● Problem description
Nothing but the pictures should go missing; return all the entries below exactly.

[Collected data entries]
'''
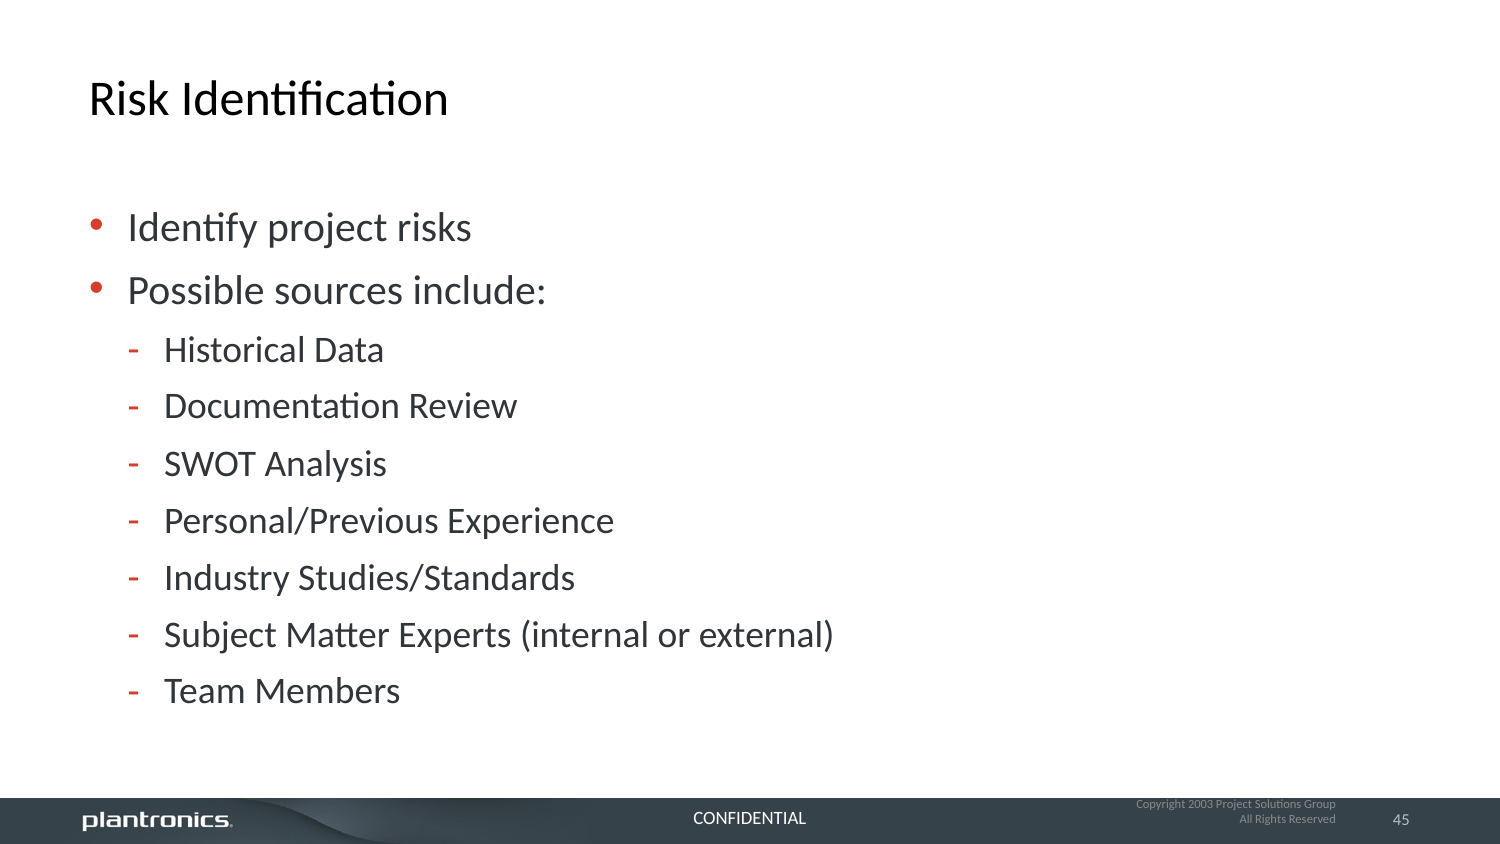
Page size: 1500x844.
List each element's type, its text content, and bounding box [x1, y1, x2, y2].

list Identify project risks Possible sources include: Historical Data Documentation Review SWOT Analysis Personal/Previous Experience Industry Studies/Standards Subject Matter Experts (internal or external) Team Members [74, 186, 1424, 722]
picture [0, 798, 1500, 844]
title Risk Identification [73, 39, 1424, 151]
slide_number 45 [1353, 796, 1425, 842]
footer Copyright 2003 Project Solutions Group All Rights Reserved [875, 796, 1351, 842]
'''
● Your response
Page size: 1500x844.
List each element's type, its text content, and bounding box [x1, y1, x2, y2].

list Identify project risks Possible sources include: Historical Data Documentation Review SWOT Analysis Personal/Previous Experience Industry Studies/Standards Subject Matter Experts (internal or external) Team Members [74, 186, 1424, 722]
picture [0, 798, 1500, 844]
title Risk Identification [73, 39, 1424, 151]
slide_number 45 [1353, 796, 1425, 842]
footer Copyright 2003 Project Solutions Group All Rights Reserved [875, 796, 1351, 842]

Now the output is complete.